Sundance 2021 Review: Mother Schmuckers (Fils de plouc)

Written by Anna Harrison

25/100

There’s a chance I might have enjoyed Mother Schmuckers if I were a frat bro sitting in my frat house with my fellow frat friends and we were all very high. Unfortunately, I am not a frat bro, and I watched this stone-cold sober in my bedroom. 

Mother Schmuckers begins with its two lead characters, brothers Issachar (Maxi Delmelle) and Zabulon (Harpo Guit) attempting to force-feed their sex worker mother (Claire Bodson) their own fried shit. Their mother promptly vomits, and we are forced to look at the bile as the title card appears in it. Things don’t get any more sophisticated from there.

The bulk of the movie chronicles the brothers’ attempts to get their dog, January Jack (whom their mother—understandably, might I add—loves more than them), back home after they lost him.
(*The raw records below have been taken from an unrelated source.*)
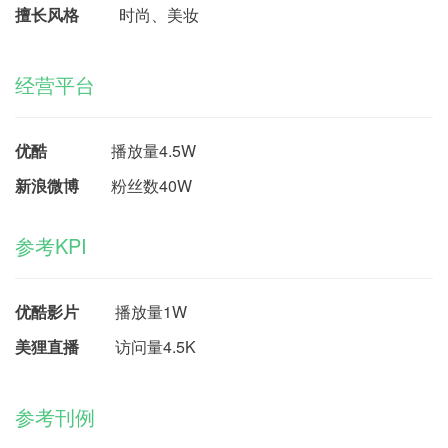
擅长风格
时尚、美妆
经营平台
优酷
播放量4.5W
新浪微博
粉丝数40W
参考KPI
优酷影片
播放量1W
美狸直播
访问
量4.5K
参考刊例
What follows is one vile thing after another, from bestiality to necrophilia, ostensibly played for laughs but lacking in any humor whatsoever. 

There are the faintest glimmers of something funny, such as when the brothers acquire a gun and chase each other through the streets of Brussels and onlookers think these two idiots are terrorists, or when the two are roped into dancing for a terrible music video. There are the briefest glimpses of an emotional undercurrent regarding the boys’ relationship to their mother, but any tenderness is quickly zapped away by whatever appalling hijinks Issachar and Zabulon get into next. The low-budget, frenetic cinematography and editing could almost be charming if they weren’t showcasing such uncharming scenes. So, what are we left with? Not much, it would seem.

The problem is not that the brothers are completely irredeemable—media is full of morally murky protagonists, and when done well, we still are invested in them at the end of the day regardless of their morality. We can even find them funny: I don’t think anyone would call the gang in It’s Always Sunny in Philadelphia upstanding citizens, but it’s the longest-running American television comedy because it makes its characters’ unlikability funny. Mother Schmuckers, however, foolishly equates crassness and grossness with humor, leaving us with a distinctly unfunny movie that lacks any sort of pathos, therefore eliciting no emotion other than disgust. 

Mother Schmuckers does not ever attempt to be a sophisticated film (aside from a brief appearance by Mathieu Amalric, whom I can only assume was forced at gunpoint to be in this), but it seems to think it’s a funny one. It’s wrong.

Mother Schmuckers Trailer

Mother Schmuckers (Fils de plouc) is currently playing the Sundance 2021 Film Festival.